PicoCTF 2014 Write-ups

Basic ASM - 60 (Reverse Engineering)

Writeup by Shwinn

Created: 2014-11-13 22:22:35

Last modified: 2014-11-17 20:58:07


We found this program snippet.txt, but we're having some trouble figuring it out. What's the value of %eax when the last instruction (the NOP) runs?


You may want to convert the assembly into some equivalent C code, which will be easier to read!



Understand and carry out the assembly operations by hand (possibly with some help from Google).


The problem asks us to find the value of %eax at the end of the program. Here is the code we are supposed to look through:

One of the most important things to note is that the following Assembly code was written in AT&T/GAS Syntax, which means that the source of the operation comes before the destination.

Ex. ADD %eax, %ebx

This would add the values of %eax and %ebx, and store the new value in %ebx.

Let's walk through the program step-by-step. The first actions that occur is that 15329 is moved into %ebx (%ebx = 15329), 21674 is moved into %eax, and 25704 is moved into %ecx. The next operation is a CMP operation, where in AT&T syntax, the operation checks if the second element is less than the first element. If this is true it follows the first jump statement, and if it is false, it jumps to the second jump statement. In this case %ebx is less than %eax (15329 < 21674), so the program follows the path into the L1 function.

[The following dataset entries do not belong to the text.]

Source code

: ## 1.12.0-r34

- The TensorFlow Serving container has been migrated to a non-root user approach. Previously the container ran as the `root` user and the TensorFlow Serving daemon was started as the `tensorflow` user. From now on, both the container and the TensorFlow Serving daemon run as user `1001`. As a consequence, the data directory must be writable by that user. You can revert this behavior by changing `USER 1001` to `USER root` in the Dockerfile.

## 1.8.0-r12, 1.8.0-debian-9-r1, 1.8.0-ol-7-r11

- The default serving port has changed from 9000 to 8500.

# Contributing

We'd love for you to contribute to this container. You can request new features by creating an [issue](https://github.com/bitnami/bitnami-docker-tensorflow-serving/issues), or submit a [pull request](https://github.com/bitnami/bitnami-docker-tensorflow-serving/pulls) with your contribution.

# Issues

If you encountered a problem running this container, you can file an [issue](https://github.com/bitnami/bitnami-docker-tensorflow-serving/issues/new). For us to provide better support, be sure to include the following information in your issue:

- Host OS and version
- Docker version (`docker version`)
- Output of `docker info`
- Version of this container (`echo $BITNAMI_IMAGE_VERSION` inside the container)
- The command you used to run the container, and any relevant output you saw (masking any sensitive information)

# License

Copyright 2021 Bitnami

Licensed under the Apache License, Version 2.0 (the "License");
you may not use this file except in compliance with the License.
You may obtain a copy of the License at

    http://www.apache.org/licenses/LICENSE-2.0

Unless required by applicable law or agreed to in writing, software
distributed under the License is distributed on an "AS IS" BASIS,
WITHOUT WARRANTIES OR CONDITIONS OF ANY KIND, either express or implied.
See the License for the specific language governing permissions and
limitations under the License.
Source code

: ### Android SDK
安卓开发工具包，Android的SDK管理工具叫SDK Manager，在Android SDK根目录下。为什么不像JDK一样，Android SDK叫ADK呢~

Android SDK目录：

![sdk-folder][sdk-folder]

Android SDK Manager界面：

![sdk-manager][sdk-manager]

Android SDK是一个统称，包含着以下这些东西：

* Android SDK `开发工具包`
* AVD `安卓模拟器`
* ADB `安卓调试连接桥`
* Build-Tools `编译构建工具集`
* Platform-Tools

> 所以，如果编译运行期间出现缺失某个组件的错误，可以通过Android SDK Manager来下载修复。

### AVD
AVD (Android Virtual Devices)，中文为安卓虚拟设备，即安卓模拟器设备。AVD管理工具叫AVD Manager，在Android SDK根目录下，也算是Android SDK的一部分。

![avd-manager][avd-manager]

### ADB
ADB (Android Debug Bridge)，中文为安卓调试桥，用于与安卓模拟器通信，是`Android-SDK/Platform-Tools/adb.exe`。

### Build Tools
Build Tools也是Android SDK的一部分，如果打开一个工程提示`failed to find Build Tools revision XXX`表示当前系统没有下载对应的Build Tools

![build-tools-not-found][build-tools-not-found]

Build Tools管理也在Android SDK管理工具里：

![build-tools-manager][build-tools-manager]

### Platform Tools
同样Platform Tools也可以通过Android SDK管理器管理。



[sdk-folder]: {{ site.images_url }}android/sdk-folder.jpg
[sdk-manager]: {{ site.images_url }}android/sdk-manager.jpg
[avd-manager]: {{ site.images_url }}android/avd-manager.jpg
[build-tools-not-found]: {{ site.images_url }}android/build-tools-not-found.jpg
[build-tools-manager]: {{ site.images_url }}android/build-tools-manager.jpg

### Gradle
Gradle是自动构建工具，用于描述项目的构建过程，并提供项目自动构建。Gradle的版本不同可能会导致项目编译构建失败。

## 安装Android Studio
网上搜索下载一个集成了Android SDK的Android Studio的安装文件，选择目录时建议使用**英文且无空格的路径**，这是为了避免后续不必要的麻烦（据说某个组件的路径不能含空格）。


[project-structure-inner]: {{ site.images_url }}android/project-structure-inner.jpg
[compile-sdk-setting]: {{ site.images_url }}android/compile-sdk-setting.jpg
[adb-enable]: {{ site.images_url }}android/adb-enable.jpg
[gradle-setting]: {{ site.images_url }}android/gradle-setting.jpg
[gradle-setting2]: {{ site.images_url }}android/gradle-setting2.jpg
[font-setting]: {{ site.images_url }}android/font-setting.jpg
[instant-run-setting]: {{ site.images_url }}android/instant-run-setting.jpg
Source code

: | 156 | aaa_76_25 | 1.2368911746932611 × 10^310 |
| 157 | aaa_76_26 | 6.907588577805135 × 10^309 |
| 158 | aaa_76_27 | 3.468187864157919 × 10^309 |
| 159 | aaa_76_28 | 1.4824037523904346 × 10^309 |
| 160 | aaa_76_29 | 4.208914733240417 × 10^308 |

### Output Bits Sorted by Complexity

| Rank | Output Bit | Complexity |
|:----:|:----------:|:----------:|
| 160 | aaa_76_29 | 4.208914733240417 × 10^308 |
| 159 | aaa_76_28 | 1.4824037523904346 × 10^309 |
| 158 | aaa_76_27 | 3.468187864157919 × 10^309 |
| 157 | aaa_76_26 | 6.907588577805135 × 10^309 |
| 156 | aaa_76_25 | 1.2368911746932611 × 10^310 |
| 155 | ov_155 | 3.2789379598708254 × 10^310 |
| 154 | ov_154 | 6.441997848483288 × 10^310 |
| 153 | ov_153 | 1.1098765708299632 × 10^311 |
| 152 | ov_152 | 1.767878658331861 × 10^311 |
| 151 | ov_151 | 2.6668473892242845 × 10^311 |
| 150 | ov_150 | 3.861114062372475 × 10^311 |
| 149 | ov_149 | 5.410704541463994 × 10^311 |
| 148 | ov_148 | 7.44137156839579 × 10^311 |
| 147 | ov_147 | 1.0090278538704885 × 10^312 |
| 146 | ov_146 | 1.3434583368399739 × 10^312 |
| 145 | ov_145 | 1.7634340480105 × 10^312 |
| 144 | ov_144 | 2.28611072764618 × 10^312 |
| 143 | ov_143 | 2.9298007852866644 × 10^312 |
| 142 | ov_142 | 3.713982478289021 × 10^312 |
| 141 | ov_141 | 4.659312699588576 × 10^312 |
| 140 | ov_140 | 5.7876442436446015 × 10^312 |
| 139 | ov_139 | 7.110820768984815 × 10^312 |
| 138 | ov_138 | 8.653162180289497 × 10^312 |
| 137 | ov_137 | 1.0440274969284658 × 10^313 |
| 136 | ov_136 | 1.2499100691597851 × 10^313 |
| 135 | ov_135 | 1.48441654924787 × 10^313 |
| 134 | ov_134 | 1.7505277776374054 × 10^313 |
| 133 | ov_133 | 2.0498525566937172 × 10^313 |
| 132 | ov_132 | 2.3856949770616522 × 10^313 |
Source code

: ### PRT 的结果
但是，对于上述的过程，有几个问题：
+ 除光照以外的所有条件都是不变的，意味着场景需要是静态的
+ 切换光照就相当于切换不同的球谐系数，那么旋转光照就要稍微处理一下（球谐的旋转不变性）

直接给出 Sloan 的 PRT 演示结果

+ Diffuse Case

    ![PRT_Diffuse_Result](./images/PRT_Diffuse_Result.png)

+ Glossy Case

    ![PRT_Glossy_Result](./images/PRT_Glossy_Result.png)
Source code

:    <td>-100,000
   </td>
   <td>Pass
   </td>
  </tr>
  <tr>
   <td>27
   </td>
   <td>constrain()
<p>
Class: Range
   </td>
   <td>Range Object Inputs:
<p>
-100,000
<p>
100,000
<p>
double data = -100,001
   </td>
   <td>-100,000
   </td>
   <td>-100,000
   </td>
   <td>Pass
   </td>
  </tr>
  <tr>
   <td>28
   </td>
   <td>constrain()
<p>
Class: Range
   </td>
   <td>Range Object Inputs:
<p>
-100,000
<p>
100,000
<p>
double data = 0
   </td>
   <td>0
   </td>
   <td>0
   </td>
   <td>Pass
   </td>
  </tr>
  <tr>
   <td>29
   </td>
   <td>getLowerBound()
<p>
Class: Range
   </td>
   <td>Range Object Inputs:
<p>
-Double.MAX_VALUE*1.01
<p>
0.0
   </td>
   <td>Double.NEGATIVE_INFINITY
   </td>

The next thing that occurs is that %eax and %ebx are multiplied, and the value is stored into %ebx. At the end of this %ebx = 332240746. %eax is then added to %ebx and stored in %ebx, making %ebx = 332262420. The value of %ebx is then moved into %eax, making %eax = 332262420. Next %ecx is subtracted from %eax and stored into %eax, which makes %eax = 332236716. A jump to the L3 function is then called, which calls NOP and ends the program. The flag is the value of %eax at the end of the program which is 332236716.